The events surrounding Vioxx’s withdrawal from the market led to a series of attacks on the pharmaceutical industry. The industry, specifically Pfizer and Merck, were seen as speculators, committed not to patients but to profits. It was alleged that COX-2 inhibitors were drugs that were not needed and actually harmed patients. PRECISION results show that this is not the case. Celebrex is an important drug for physicians to use in treating patients with arthritis in significant pain. It is safer to use from a GI perspective than non-selective NSAIDs and, in patients with impaired renal function, is safer than ibuprofen.

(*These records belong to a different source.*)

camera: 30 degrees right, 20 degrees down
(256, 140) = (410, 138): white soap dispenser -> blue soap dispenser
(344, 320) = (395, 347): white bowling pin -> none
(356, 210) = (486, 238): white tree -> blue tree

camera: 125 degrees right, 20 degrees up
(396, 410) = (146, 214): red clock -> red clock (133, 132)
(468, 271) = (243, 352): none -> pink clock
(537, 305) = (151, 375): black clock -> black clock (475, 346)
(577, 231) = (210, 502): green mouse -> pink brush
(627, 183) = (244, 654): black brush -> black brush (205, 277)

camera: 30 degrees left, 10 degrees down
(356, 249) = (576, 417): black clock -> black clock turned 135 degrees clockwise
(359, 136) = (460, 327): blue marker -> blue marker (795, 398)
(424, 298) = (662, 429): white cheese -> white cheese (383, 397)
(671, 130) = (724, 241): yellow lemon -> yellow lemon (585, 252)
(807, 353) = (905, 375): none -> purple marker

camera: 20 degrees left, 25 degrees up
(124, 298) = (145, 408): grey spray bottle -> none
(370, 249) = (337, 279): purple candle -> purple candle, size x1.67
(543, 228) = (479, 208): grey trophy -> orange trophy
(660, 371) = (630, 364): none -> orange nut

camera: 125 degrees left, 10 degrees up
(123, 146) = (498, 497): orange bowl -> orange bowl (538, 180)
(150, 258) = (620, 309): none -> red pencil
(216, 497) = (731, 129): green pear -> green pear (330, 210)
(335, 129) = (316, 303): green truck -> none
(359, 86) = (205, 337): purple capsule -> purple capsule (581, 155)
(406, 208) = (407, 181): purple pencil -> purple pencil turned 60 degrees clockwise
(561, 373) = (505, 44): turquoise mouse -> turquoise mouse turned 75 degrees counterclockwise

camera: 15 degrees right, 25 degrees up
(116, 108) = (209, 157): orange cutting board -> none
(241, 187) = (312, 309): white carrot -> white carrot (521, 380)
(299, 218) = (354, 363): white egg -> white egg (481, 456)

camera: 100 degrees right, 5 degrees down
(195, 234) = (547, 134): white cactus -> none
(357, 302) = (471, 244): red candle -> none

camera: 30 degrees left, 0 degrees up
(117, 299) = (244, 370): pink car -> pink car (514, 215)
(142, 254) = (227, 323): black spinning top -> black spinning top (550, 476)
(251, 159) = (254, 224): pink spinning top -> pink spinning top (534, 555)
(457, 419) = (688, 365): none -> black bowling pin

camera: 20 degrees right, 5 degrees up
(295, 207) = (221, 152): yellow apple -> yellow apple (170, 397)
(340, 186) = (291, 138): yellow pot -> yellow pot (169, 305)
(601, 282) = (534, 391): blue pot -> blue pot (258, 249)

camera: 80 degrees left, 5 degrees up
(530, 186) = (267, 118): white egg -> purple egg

PRECISION was a long and expensive trial. I guess it cost Pfizer over $ 500 million. In addition, Pfizer will benefit little from these results. Celebrex is now available generically as celecoxib. In any case, manufacturers of generic drugs will benefit from these results, as it is likely that more celecoxib will be prescribed as a result of PRECISION. Finally, it should be noted that only a pharmaceutical company of size Pfizer could have financed such a study. From a budget point of view, it would have been crippling for an agency like the NIH to have paid for this.